TEXT PASSAGE:
--- START ---

# I like everything about the Cybertruck, BUT...



## Jimmy Pepe Russels (Jun 23, 2017)

... the steering wheel (or, uh, steering utensil). I think it looks cool, but my comfort position was at 12 o'clock for most of my driving (and why I actually prefer the odometer at the center screen).

Did anyone know how difficult this might be for purchasing directly from Tesla? I was thinking it might be something I'd have to work with a rep through instead of the insta-checkout, but wasn't sure how difficult that'd might be, or added wait times.


----------



## TomT (Apr 1, 2019)

Jimmy Pepe Russels said:


> ... the steering wheel (or, uh, steering utensil). I think it looks cool, but my comfort position was at 12 o'clock for most of my driving (and why I actually prefer the odometer at the center screen).
> 
> Did anyone know how difficult this might be for purchasing directly from Tesla? I was thinking it might be something I'd have to work with a rep through instead of the insta-checkout, but wasn't sure how difficult that'd might be, or added wait times.

--- END ---

WHAT TO PRODUCE:
According to the first post in the forum thread, where on the steering wheel was the poster's comfort position for most of their driving? The entries that come next are separate material, unrelated to the forum thread.

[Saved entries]
--- START ---

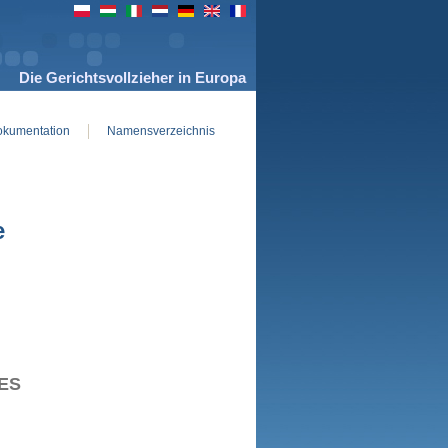
Die Gerichtsvollzieher in Europa
kumentation
Namensverzeichnis
e
ES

--- END ---

SOLUTION TO THIS EXERCISE:
At 12 o'clock.